Del funeral al cementerio de nazis y soviéticos
Siempre en la catedral jesuita de San Pedro y San Pablo, siempre a las 11.00 horas. En el interior, las lágrimas se deslizan bajo la atenta mirada de los frescos de San Ignacio de Loyola y San Francisco Javier, y los retratos de menores que perdieron a sus progenitores en la guerra del Donbás. “Sueño con construir un tranvía a la nube donde vive mi padre”, reza el testimonio de Zakhar, de sólo seis años. Su mirada profunda contrasta con los ojos perdidos de Miroslava. Bajita y de pelo cano, preside la ceremonia en la que todos alaban las virtudes de un hijo que nunca más podrá abrazar.
Una despedida gestionada y sufragada por el consistorio que, incluso, facilita autobuses para desplazarse al cementerio de Lychakiv y dar el último adiós. La necrópolis es la memoria de un país complejo, donde los siglos y la política trazan el bando en el que cada generación tuvo que combatir.
Hay un memorial para los fallecidos de la División Galicia de las SS nazis, otro con los perecidos de la URSS en la gran guerra patriótica, un tercero para ciudadanos polacos que sacrificaron su vida en la región entre 1918 y 1921 y, desde hace ocho años, también existe un espacio reservado para los hijos de la ciudad que viajaron al este a combatir el imperialismo del Kremlin.

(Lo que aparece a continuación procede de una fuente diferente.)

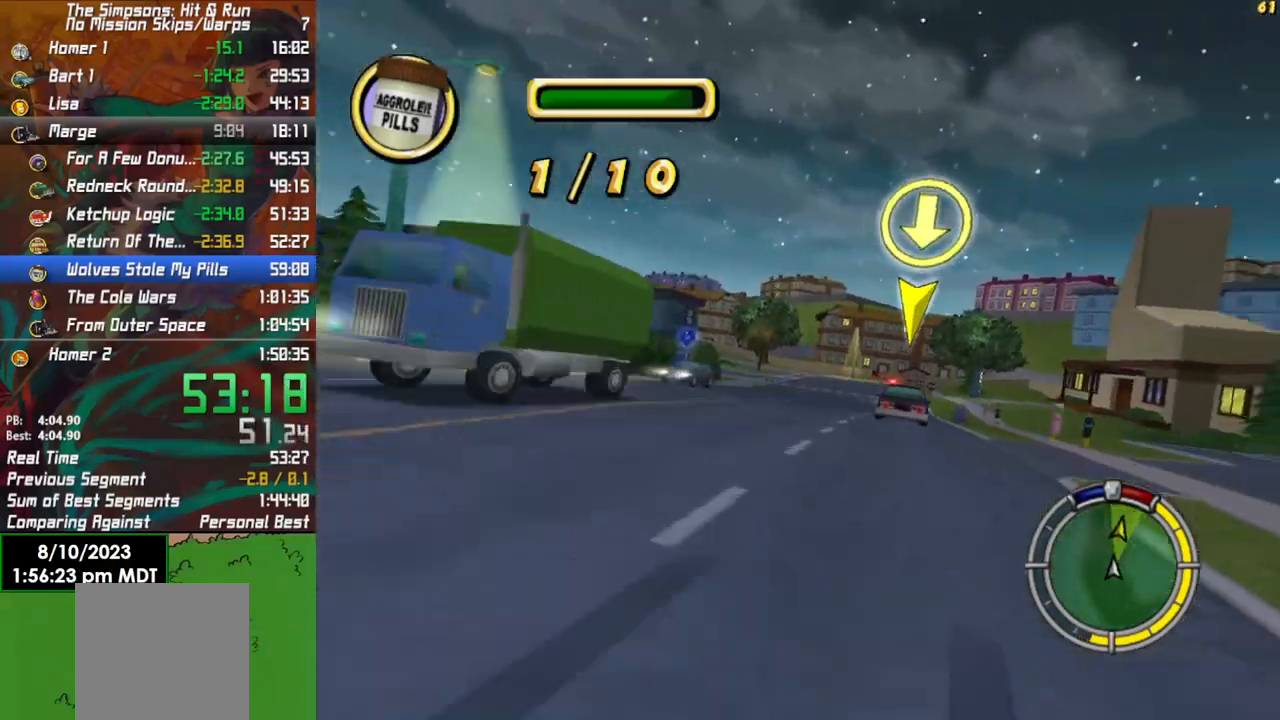
{"dt_ms": 500, "buttons": [], "left_stick": "center", "right_stick": "center", "events": [[83, "R2", "down"], [300, "left_stick", "right"], [450, "R2", "up"], [450, "left_stick", "center"]]}
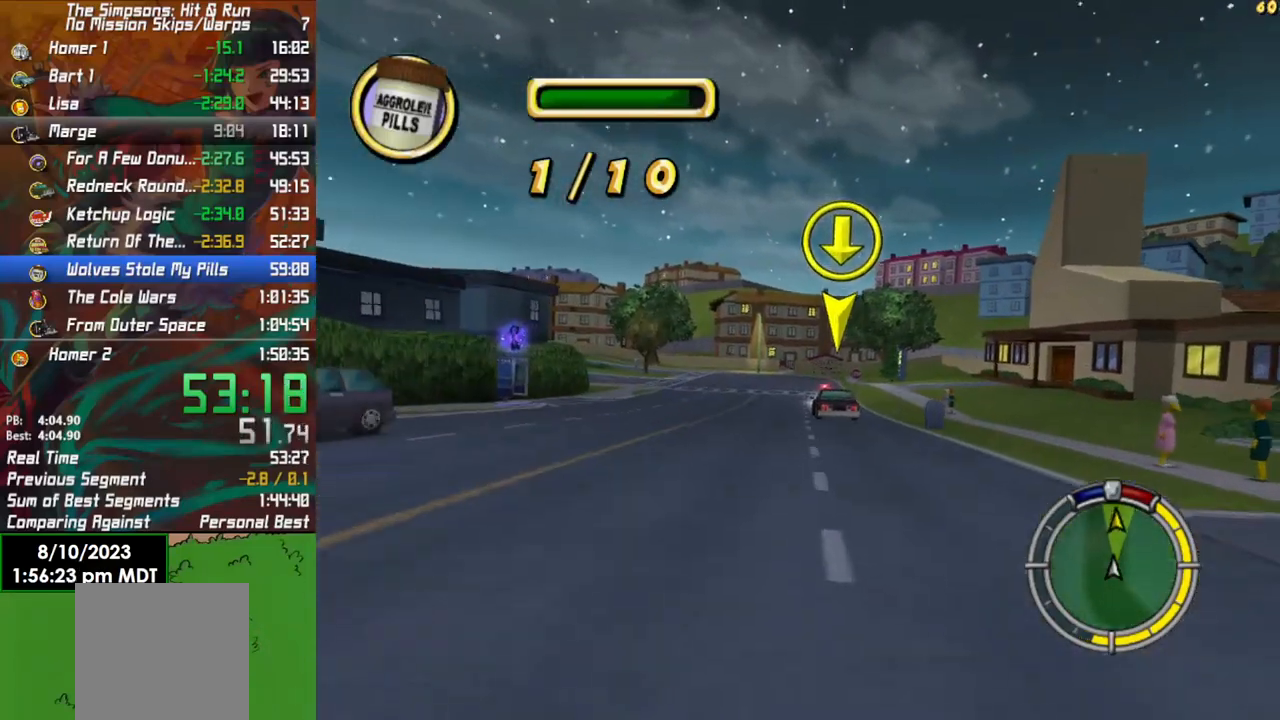
{"dt_ms": 500, "buttons": ["R2"], "left_stick": "center", "right_stick": "center", "events": [[267, "R2", "down"], [383, "left_stick", "right"], [483, "left_stick", "center"]]}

La reciente agresión de Putin resalta entre sepulturas de piedra fechadas en 2014 y 2015. Una parcela sin asfaltar, con montículos de tierra y cruces de madera, rompe el equilibrio del campo santo. Tumbas dignas, pero improvisadas, de los últimos difuntos. Dmytro, Kyrylo, Yuri… Hombres -todos- de uniforme cubiertos por ramos de flores aún llenos de vida.
La despedida definitiva
Un brazo baja y la tercera salva de cuatro disparos simultáneos arranca los últimos gemidos de Miroslava. Quedan lágrimas por derramar, pero nadie se atreve a hacer ruido. Sólo el himno nacional y las paladas de tierra golpeando el féretro rompen el silencio. Un recordatorio a los presentes del precio de una guerra que pagan tipos como ellos. Ciudadanos anónimos, residentes de una población -a 1.200 kilómetros de Moscú- que este sábado volvió a ser atacada con misiles, y que teme nuevas represalias.
“Los defensores se sacrifican por amor a nosotros, a nuestros familiares, a Ucrania. En su corazón no hay odio. Él desempeñó su deber por amor. Todo el mundo tiene una misión y él cumplió la que Dios le encomendó”, resume Natalia, la cuñada del fallecido, arropando a su esposo tras depositar la última corona.
Todos saben que habrá más víctimas. 24 horas más tarde, el hierbín pisoteado por algunos asistentes se transformó en un nuevo altar. Vidas que terminarán perdidas en la memoria del olvido. Pero en Ucrania todavía no hay cuentas pendientes, el pueblo está unido y confía en la victoria. Parece difícil doblegar a un país que honra a sus muertos de rodillas.